* _PROBLEM_:
Below is a listing; transcribe it exactly but without any images.

* _GIVEN MATERIAL_:
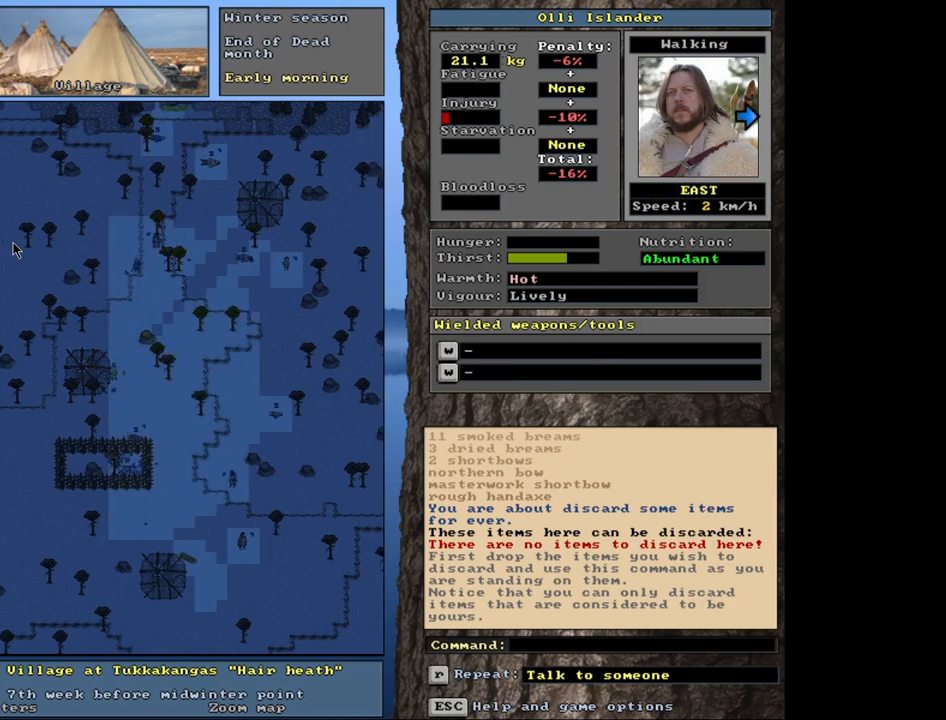
{"keys": ["ctrl_l"], "mouse": [], "events": []}
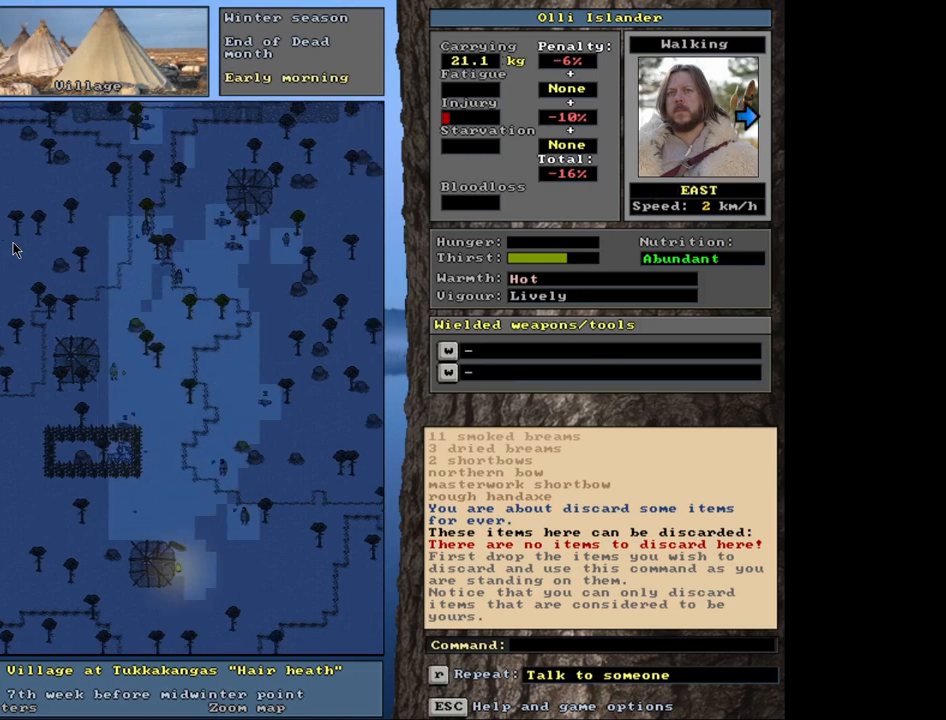
{"keys": [], "mouse": [], "events": [[50, "ctrl_l", "up"]]}
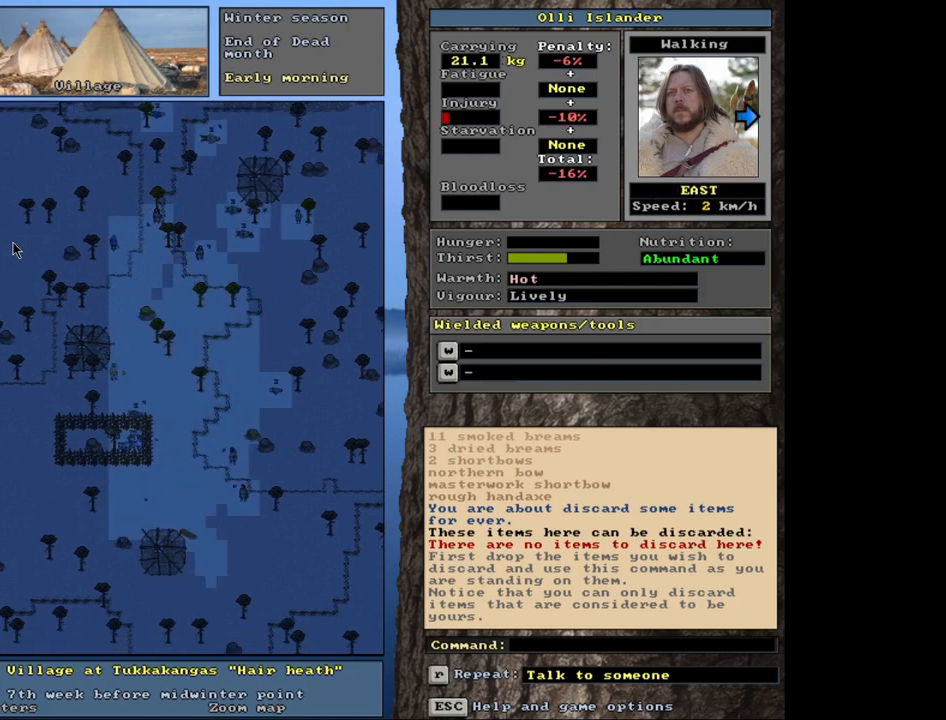
{"keys": ["ctrl_l"], "mouse": [], "events": [[200, "ctrl_l", "down"]]}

* _RESPONSE BOX_:
{"keys": ["ctrl_l"], "mouse": [], "events": []}
{"keys": [], "mouse": [], "events": [[50, "ctrl_l", "up"]]}
{"keys": ["ctrl_l"], "mouse": [], "events": [[200, "ctrl_l", "down"]]}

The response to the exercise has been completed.